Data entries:

+===+

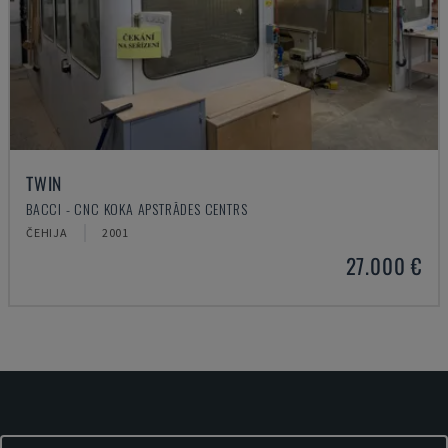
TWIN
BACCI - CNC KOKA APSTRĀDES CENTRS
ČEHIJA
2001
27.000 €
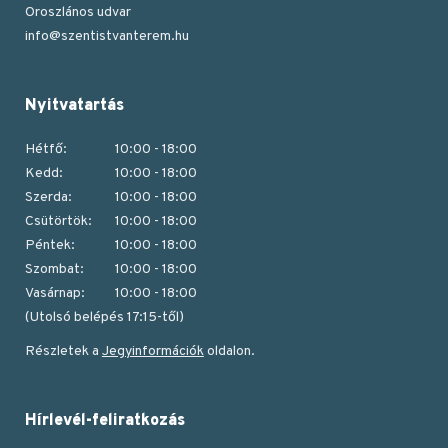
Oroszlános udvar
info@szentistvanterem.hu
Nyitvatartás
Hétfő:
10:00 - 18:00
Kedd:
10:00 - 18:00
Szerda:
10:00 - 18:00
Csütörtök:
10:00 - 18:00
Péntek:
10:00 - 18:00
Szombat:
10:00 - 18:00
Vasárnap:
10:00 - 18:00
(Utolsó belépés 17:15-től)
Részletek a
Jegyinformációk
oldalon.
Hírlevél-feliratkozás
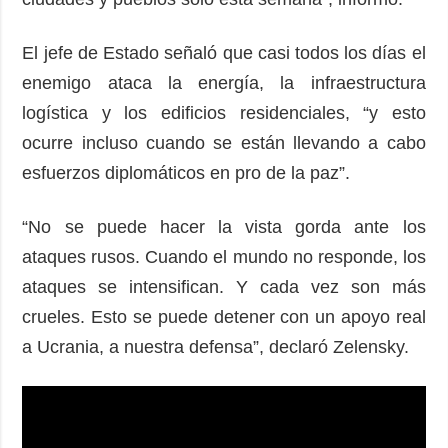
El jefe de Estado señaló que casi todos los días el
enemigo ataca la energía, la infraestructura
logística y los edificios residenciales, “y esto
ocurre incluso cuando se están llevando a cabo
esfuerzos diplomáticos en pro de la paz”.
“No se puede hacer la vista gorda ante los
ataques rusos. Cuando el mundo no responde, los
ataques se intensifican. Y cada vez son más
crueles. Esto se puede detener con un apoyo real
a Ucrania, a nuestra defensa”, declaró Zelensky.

+===+

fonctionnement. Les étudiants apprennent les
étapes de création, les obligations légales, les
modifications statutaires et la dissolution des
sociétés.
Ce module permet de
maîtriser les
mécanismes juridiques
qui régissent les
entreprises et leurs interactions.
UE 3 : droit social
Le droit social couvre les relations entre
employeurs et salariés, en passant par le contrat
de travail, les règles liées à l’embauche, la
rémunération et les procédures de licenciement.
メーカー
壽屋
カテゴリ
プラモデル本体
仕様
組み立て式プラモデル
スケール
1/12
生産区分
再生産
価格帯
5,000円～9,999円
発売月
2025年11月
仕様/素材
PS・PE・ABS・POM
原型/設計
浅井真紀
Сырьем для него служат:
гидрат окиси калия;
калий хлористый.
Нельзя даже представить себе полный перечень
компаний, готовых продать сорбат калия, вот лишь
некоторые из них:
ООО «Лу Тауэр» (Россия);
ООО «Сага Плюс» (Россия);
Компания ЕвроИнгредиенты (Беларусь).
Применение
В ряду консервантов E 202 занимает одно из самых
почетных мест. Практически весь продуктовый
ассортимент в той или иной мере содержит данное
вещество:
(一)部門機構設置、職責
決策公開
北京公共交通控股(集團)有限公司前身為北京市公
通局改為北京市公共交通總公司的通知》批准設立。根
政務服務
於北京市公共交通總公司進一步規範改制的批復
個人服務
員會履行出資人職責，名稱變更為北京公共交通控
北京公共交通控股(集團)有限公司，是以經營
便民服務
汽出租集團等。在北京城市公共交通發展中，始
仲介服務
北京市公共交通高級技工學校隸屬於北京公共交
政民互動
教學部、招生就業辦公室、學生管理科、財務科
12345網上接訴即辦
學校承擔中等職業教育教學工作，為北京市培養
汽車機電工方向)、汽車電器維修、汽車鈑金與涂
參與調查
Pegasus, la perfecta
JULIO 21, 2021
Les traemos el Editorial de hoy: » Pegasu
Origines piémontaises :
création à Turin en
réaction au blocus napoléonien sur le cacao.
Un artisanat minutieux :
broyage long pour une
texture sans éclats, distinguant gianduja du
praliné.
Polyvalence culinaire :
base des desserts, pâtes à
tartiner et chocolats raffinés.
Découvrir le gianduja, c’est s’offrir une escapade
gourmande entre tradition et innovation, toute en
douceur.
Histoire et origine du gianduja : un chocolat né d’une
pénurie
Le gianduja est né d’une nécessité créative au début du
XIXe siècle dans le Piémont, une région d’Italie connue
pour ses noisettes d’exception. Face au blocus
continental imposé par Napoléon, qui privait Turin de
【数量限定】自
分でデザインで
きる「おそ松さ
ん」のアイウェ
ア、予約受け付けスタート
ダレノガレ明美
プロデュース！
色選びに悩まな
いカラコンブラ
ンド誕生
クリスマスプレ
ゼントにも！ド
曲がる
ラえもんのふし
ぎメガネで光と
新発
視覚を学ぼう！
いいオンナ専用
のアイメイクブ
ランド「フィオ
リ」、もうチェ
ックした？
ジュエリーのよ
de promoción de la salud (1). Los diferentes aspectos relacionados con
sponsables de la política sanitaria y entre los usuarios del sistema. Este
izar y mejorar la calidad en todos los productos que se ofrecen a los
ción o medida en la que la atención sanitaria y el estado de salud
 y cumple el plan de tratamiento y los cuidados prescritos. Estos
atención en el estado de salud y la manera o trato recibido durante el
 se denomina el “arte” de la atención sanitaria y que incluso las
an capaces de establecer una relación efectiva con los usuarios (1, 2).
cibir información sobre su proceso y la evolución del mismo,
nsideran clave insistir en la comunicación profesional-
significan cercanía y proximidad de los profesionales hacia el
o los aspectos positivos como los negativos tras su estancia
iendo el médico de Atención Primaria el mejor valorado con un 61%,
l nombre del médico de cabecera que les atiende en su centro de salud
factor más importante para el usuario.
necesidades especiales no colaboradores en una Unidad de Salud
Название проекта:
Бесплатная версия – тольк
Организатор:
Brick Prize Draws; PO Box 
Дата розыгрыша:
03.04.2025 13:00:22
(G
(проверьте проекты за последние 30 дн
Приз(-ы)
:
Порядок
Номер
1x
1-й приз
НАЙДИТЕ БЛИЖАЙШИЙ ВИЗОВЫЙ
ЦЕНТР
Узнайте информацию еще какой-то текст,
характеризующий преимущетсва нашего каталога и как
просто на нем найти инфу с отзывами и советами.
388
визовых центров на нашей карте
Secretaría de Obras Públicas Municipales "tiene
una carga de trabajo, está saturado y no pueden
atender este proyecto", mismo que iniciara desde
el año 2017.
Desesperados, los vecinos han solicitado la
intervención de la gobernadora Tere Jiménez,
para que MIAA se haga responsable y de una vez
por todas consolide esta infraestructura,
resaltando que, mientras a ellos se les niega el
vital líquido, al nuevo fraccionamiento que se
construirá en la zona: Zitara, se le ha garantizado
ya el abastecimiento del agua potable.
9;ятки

+===+

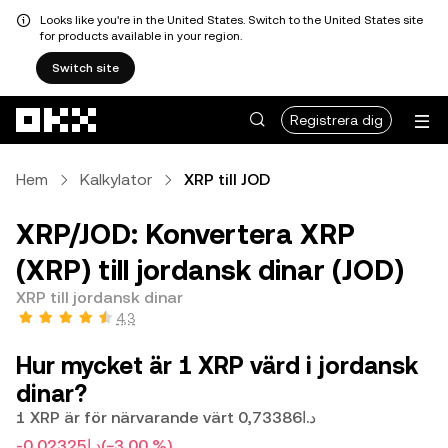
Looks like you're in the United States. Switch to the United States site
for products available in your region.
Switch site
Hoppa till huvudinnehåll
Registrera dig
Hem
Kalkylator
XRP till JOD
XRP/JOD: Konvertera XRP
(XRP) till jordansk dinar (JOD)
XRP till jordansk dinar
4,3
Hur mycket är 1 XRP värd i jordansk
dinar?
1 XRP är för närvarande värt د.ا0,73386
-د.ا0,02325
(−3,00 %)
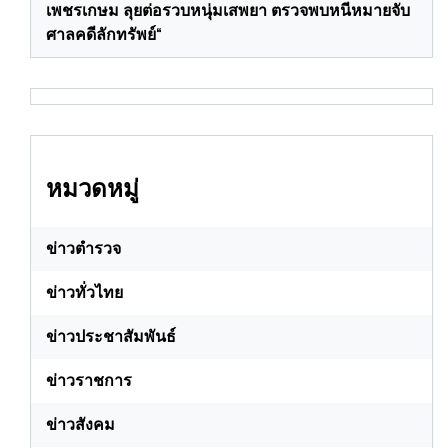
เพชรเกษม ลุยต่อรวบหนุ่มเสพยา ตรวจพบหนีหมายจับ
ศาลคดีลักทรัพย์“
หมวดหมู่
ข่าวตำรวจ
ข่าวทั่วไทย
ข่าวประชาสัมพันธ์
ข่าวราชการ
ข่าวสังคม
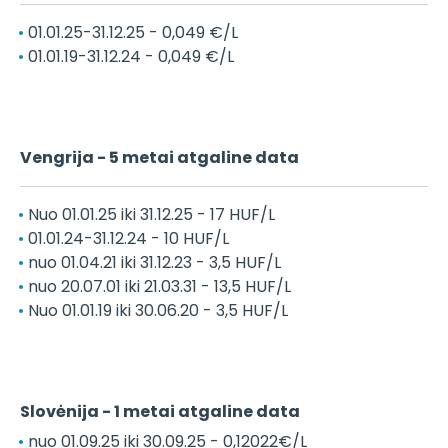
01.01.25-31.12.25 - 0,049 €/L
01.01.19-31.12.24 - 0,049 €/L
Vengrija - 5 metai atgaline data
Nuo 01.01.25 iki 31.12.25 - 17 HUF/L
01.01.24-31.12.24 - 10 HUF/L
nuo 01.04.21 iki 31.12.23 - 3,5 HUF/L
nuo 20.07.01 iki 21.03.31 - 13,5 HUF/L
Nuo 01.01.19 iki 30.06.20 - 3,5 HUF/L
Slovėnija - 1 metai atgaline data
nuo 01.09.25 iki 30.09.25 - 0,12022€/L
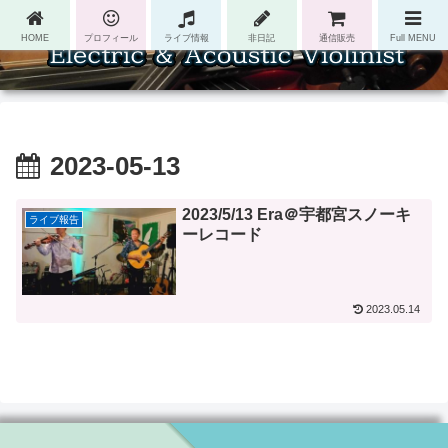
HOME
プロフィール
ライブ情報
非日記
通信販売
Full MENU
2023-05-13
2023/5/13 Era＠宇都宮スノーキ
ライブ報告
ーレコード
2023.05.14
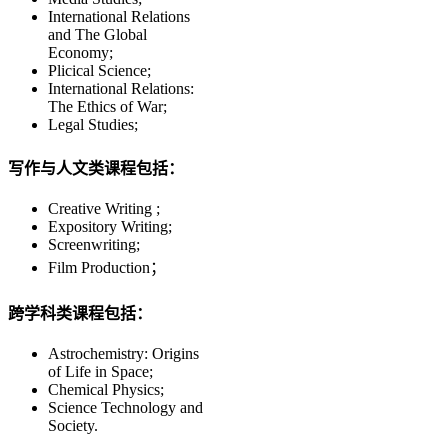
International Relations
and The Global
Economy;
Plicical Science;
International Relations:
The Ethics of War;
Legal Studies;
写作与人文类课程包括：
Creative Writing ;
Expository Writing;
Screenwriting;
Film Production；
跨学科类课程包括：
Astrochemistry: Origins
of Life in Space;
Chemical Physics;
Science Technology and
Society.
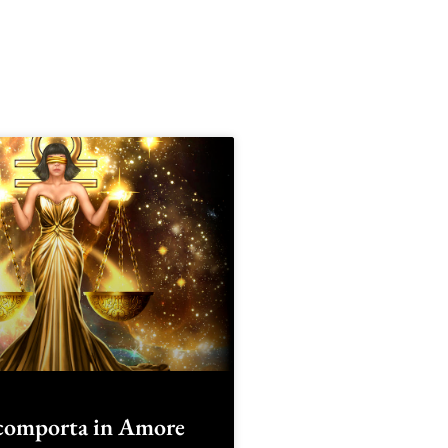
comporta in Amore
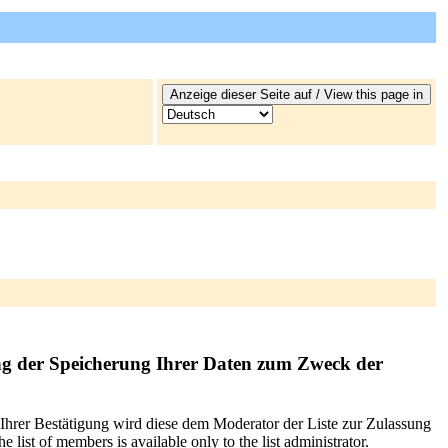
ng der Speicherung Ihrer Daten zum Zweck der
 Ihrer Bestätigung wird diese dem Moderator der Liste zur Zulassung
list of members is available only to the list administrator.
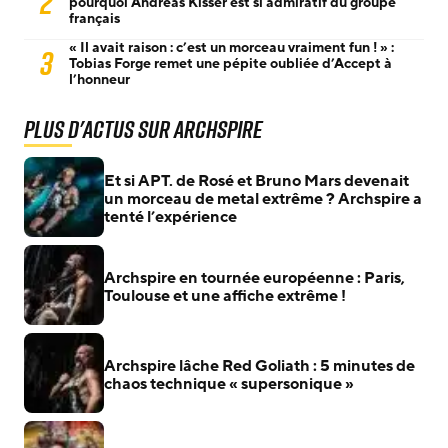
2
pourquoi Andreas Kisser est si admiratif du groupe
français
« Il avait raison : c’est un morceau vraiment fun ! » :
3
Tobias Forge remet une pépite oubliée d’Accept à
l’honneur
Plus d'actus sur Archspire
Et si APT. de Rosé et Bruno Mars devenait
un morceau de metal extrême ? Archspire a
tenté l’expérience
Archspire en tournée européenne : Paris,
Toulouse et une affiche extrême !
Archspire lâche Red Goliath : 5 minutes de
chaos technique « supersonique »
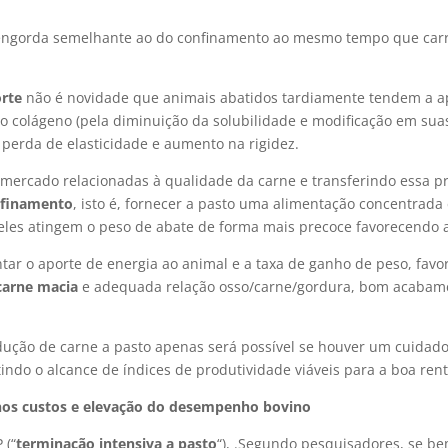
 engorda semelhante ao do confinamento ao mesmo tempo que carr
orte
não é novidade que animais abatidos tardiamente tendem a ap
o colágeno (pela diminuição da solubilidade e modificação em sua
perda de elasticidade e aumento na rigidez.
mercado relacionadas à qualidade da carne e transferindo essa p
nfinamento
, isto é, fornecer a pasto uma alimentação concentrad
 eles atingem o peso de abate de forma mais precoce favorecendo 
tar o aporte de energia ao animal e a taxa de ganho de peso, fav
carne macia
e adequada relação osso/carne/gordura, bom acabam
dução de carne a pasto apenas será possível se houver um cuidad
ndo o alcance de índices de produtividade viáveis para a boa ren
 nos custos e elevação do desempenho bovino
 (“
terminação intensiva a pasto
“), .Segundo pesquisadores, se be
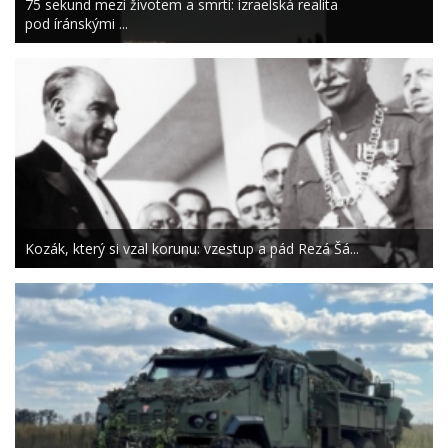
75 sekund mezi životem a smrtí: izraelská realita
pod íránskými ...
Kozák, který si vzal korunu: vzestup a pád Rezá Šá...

+===+

Goal of the exercise: Lines above that have "aspectos": copy each of them.

Solution to the exercise:
de promoción de la salud (1). Los diferentes aspectos relacionados con
o los aspectos positivos como los negativos tras su estancia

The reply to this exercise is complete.